The old SCM2PTR and PTR2SCM were defined in such a way that
round-tripping through a pointer could lose precision, even in the
case in which you weren't interested in actually dereferencing the
pointer, it was simply that you needed to plumb a SCM through APIs
that take pointers. These new macros are more like SCM_PACK and
SCM_UNPACK, but for pointer types. The bit representation of the
pointer should be the same as the scm_t_bits representation.
* libguile/gc.h (PTR2SCM, SCM2PTR): Remove support for (old) UNICOS
pointers. We are going to try tagging the SCM object itself in the
future, and I don't think that keeping this support is worth its
cost.
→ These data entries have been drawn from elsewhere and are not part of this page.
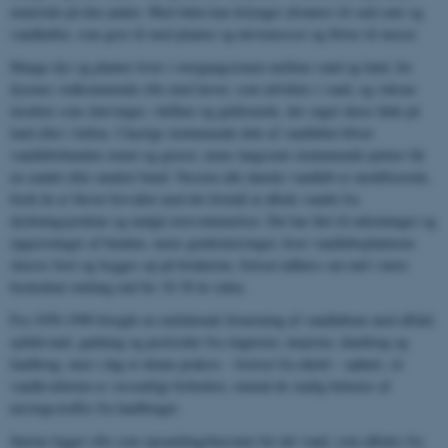
materiale på den anden. Med tiden kan åslynger afsnøres til små søer og
vandhuller, som gror til med planter og tørvemosser og bliver til moser.
Mange dyr og planter lever i overgangszonen mellem vand og land, for
dyrenes vedkommende ofte med larver, som udvikles i vand, og voksne
insekter som slørvinger, vårfluer og guldsmede, der søger deres føde på
land eller i luften. I hastigt strømmende dele af vandløbet bliver
vandløbsbunden stenet og gruset, mens langsomt strømmende partier får
en sandet eller mudret bund. Næsten alle danske vandløb er modificerede,
fordi de er blevet forvaltet med det formål at aflede vandet fra
dyrkningsjordene og undgå oversvømmelser. Det har ført til udretninger og
opgravninger af bunden, mens grødeskæringer, hvor vandløbsplanterne
skæres bort og lægges op på brinkerne, fortsat udføres om end i mere
beskedent omfang end for 10-30 år siden.
Fra 1950-1990 foregik en omfattende forurening af vandløbene med affald,
spildevand, gødning og pesticider fra slagterier, mejerier, dambrug og
landbrug, men i dag er denne praksis – bortset fra uheld – ophørt, så
vandkvaliteten er væsentligt forbedret, omend de stadig belastes af
næringsstoffer fra landbruget.
Søerne ligger ofte som opsamlingsbassiner for det vand, som afledes fra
It probably doesn't work anyway.
* libguile/backtrace.c:
* libguile/bytevectors.c:
* libguile/continuations.c:
* libguile/fluids.c:
* libguile/foreign.c:
* libguile/gc.h:
* libguile/guardians.c:
* libguile/hashtab.c:
* libguile/load.c:
* libguile/numbers.c:
* libguile/ports.c:
* libguile/smob.c:
* libguile/strings.c:
* libguile/symbols.c:
* libguile/vm.c:
* libguile/weak-set.c:
* libguile/weak-table.c:
* libguile/weak-vector.c: Update many sites to use the new macros.